Mit dem flächendeckenden Einsatz der Elektrizität kam das Zeitalter der Massenproduktion. Strom änderte alles: Telegraph und Telefon verkürzten die Kommunikationswege, elektrifizierte Straßenbahnen revolutionierten die Mobilität (in noch stärkerem Ausmaß tat dies das gleichzeitig aufkommende Automobil) und elektrische Haushaltsgeräte machten das Leben einfacher.
Die Erfindung des Computers leitete den Übergang zur Dienstleitungsgesellschaft ein. Das Büro, häufig in Form von Türmen oder ganzen Stadtlandschaften, steht sinnbildlich für diese Transformation.

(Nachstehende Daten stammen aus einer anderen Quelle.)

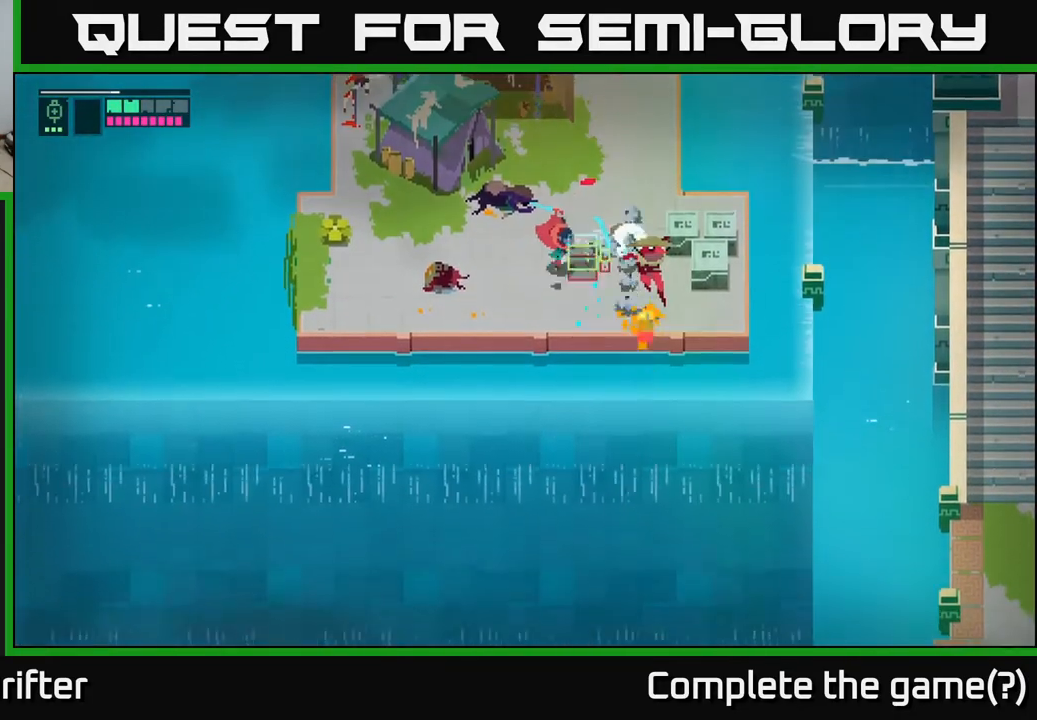
{"buttons": [], "left_stick": "right", "right_stick": "center", "events": [[50, "X", "up"], [67, "left_stick", "right"], [300, "X", "down"], [467, "X", "up"]]}
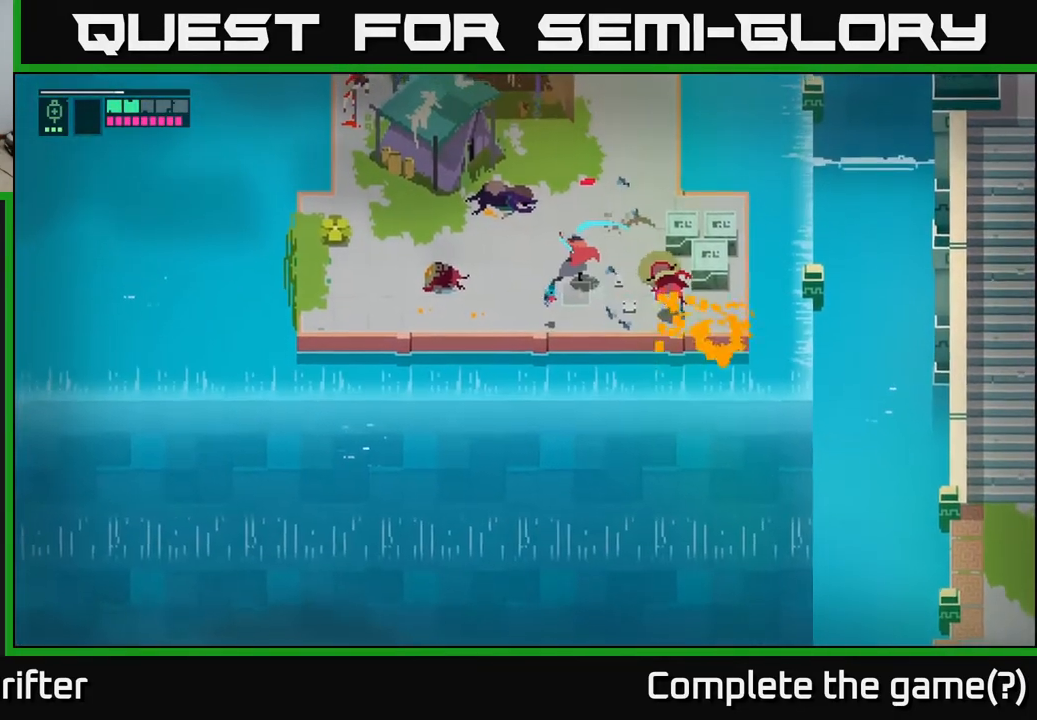
{"buttons": ["X"], "left_stick": "right", "right_stick": "center", "events": [[500, "X", "down"]]}
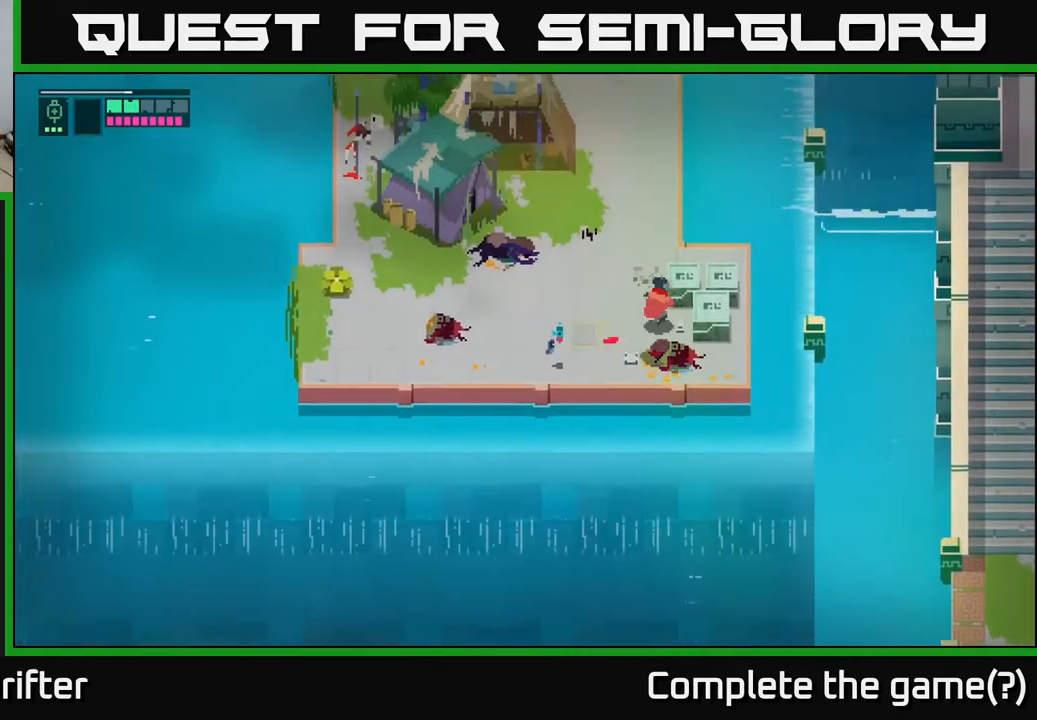
{"buttons": [], "left_stick": "down-right", "right_stick": "center", "events": [[117, "left_stick", "center"], [167, "X", "up"], [483, "left_stick", "down-right"]]}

Digitale Welt und analoge Stadt – wie geht das zusammen?
Die Geschichte zeigt, dass mit industrieller Evolution immer auch eine tiefgreifende Veränderung des Städtischen einhergeht. Und daher überrascht es gar nicht, dass auch die Konzerne der aktuellen technologischen Revolution unsere Städte verändern und prägen. Oder tut sich da vielleicht doch ein Widerspruch auf?! Denn eigentlich waren die Internetpioniere ja angetreten, in der Virtualität eine neue, bessere Welt zu erschaffen. Was wollen sie also in der realexistierenden Stadt?
Nun, zunächst sind Städte der größte Absatzmarkt für Tech-Produkte aller Art. Ohne die Dichte und Kaufkraft urbaner Agglomerationen hätten sich viele internet- und app-basierte Angebote wahrscheinlich nicht durchgesetzt. Leiferdienste wie Deliveroo und Foodora würden sich in dünner besiedelten Gebieten nicht rechnen. Die Charakteristika der Städte haben somit einen erheblichen Anteil am beispiellosen Aufstieg der Digitalbranche, der die großen Tech-Konzerne zu den wertvollsten Unternehmen aller Zeiten gemacht hat.
Auf wirtschaftlichen Erfolg folgt seit jeher das Bedürfnis nach Repräsentation. Prächtige Gildehäuser, weitläufige Industriellenvillen und opulente Firmenzentralen sind steingewordene Zeugen vergangener Boomzeiten und ihrer erfolgsgekrönten Vorreiter.
Klar, dass auch die neuen Stars am Wirtschaftshimmel ihren gebauten Fußabdruck hinterlassen wollen. Folglich haben viele Digitalunternehmen ihre virtuelle Sphäre längst verlassen und weiten ihre Wirkungskreise zusehends auf die physische Welt aus. Sie lassen Stararchitekten zukunftsweisende Firmencampusse errichten (mit dem kreisrunden Apple Park als digitalmoderne aber „stadtfeindliche“ Ikone), bauen Dependancen in den globalen Metropolen und planen ganze Stadtteile (wie Alphabet in Toronto). Datenhighways und Codestränge machen einfach nicht so viel her, wie eine betonierte, vorzeigbare Manifestation des eigenen Selbstverständnisses.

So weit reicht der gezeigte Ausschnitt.